O episódio é um lembrete nacional e internacional de um fenômeno profundamente enraizado: os casos de moças (e meninas) de minorias religiosas (cristãs e hindus) sequestradas, agredidas, estupradas e forçadas ao casamento islâmico.
A prática é endêmica no Paquistão e, segundo fontes da agência vaticana Fides, atinge cerca de mil jovens mulheres por ano, especialmente nas áreas rurais. As mulheres pertencentes a minorias religiosas são duplamente vulneráveis: os homens muçulmanos sentem a certeza da impunidade e, muitas vezes, contam até com o apoio da polícia e do sistema judiciário.
“É muito difícil conseguir a punição dos responsáveis. Muitas vezes, nesses casos, a polícia não age, ou, pior, fica a favor dos estupradores”, diz o advogado cristão Sardar Mushtaq Gill, que tem acompanhado vários casos. “As famílias cristãs e as testemunhas são pressionadas para retirar as queixas. A violência contra mulheres e crianças de minorias religiosas acontece no silêncio: as histórias não vêm à tona”, explica.
O advogado conta um exemplo: Fouzia, 25, cristã casada e mãe de três filhos, foi sequestrada por Muhammad Nazir, 55, muçulmano, em julho passado. Ele a “converteu” à força ao islã e a tornou sua esposa. Nazir é fazendeiro de terras e toda a família de Fouzia trabalha para ele na região de Pattoki, no Punjab. Após a denúncia, Nazir advertiu que a mulher tinha se tornado muçulmana e ameaçou com “sérias consequências” se a família dela protestasse.
As histórias seguem um clichê: a família da vítima apresenta queixa, o estuprador faz uma contra-queixa e afirma que ela “fez uma escolha voluntária”. Na maioria dos casos, as vítimas são menores de idade sujeitas a violência doméstica e sexual. Caso se chegue ao tribunal, as meninas, ameaçadas e sob pressão indescritível, confirmam a “escolha” e depõem em favor de seus captores. E caso encerrado. Raramente as meninas retornam à família.
O fenômeno é confirmado por ONGs e estudos independentes, como no relatório “Casamentos forçados e privação da herança”, da Fundação paquistanesa Aurat, com sede em Karachi, sobre a situação das mulheres no Paquistão e a questão específica da discriminação religiosa.
“O crime de conversão forçada ao islã é generalizado, mas não é levado em devida consideração pelas autoridades civis e policiais”, observa o texto. “Faltam investigações sérias (…) Se as mulheres mudarem de religião depois de ‘se converterem ao islã’, o castigo é a morte por apostasia”.

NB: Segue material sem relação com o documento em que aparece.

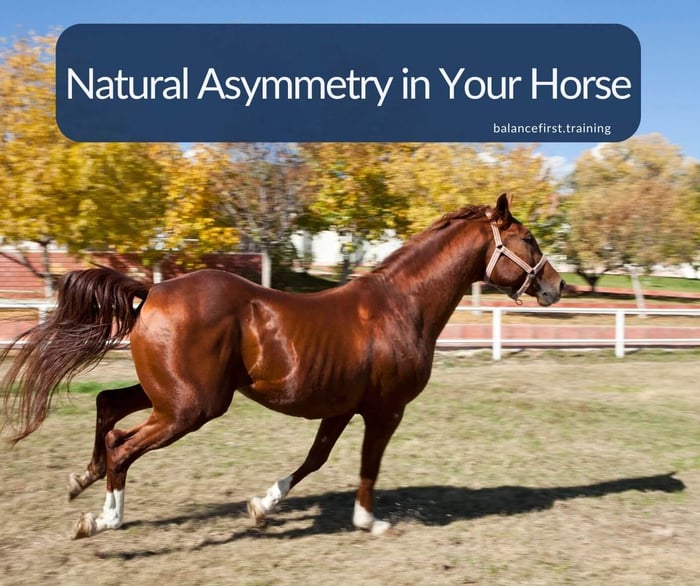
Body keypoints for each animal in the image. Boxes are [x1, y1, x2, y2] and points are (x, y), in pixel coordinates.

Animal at [1, 194, 564, 539]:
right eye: (530, 241)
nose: (556, 286)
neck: (402, 306)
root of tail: (154, 290)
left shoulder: (342, 407)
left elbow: (314, 459)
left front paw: (262, 506)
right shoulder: (385, 410)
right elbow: (368, 465)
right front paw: (369, 522)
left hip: (168, 394)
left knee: (107, 406)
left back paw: (83, 479)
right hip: (190, 407)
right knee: (122, 443)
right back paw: (104, 519)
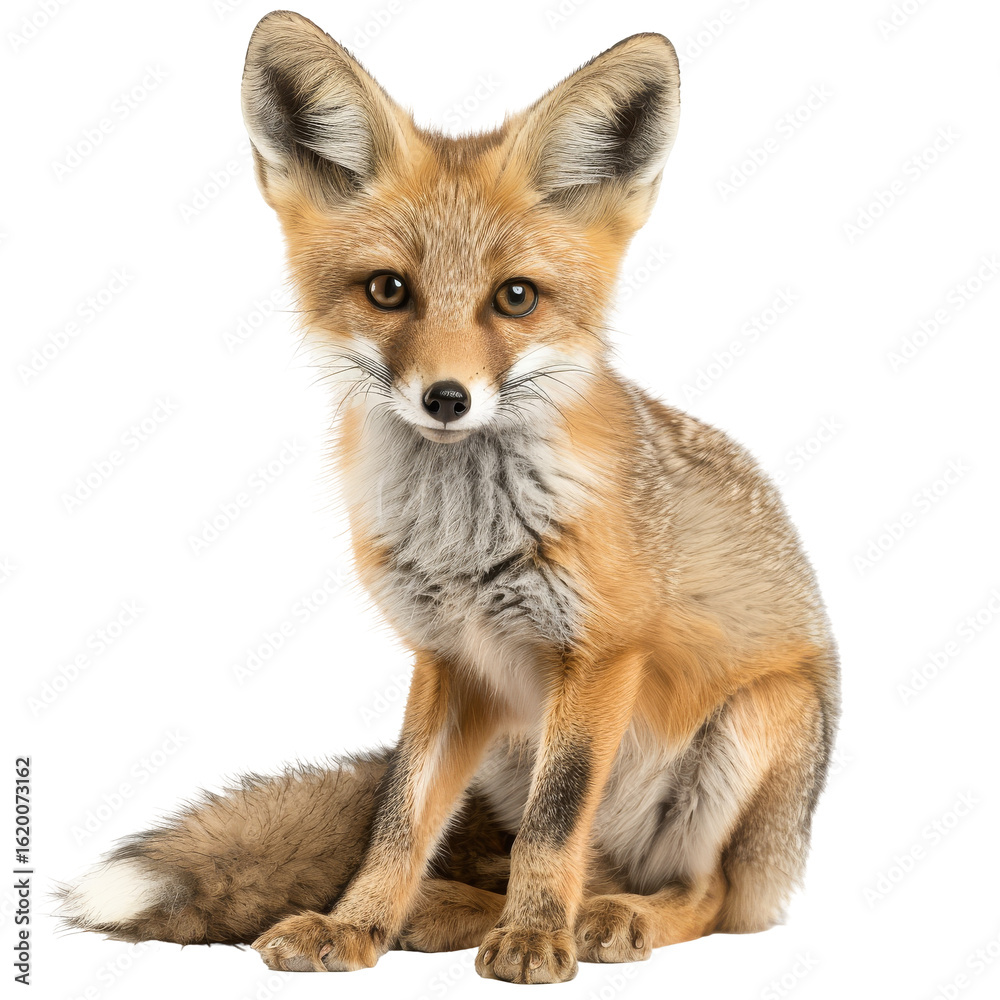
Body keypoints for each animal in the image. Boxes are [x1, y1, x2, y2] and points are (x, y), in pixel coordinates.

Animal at [56, 10, 840, 985]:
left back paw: (610, 919)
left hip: (749, 731)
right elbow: (398, 822)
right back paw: (451, 910)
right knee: (540, 862)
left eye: (516, 298)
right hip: (508, 741)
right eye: (389, 289)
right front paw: (355, 925)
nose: (447, 398)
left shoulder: (599, 655)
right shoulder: (449, 662)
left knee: (705, 895)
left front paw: (535, 939)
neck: (465, 543)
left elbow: (553, 824)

A Fundação Aurat apresentou uma proposta de lei para evitar as conversões forçadas e exorta as autoridades civis e policiais a exporem esta prática para salvar as jovens das minorias religiosas.
É verdade que, recentemente, o governo da província do Punjab paquistanês lançou um projeto de lei para a proteção das mulheres vítimas de violência, que prevê a criação de comitês de vigilância e estabelece “centros especiais” para cuidar das vítimas psicológica e juridicamente. O primeiro centro será aberto justamente em Multan. No entanto, o espaço e a liberdade para as minorias religiosas e étnicas no Paquistão se estreita continuamente, afirma o Instituto Jinnah, prestigioso centro de pesquisas de Karachi. A instituição, batizada em homenagem ao fundador do Paquistão, Ali Jinnah, deplorou recentemente “a radicalização da sociedade”.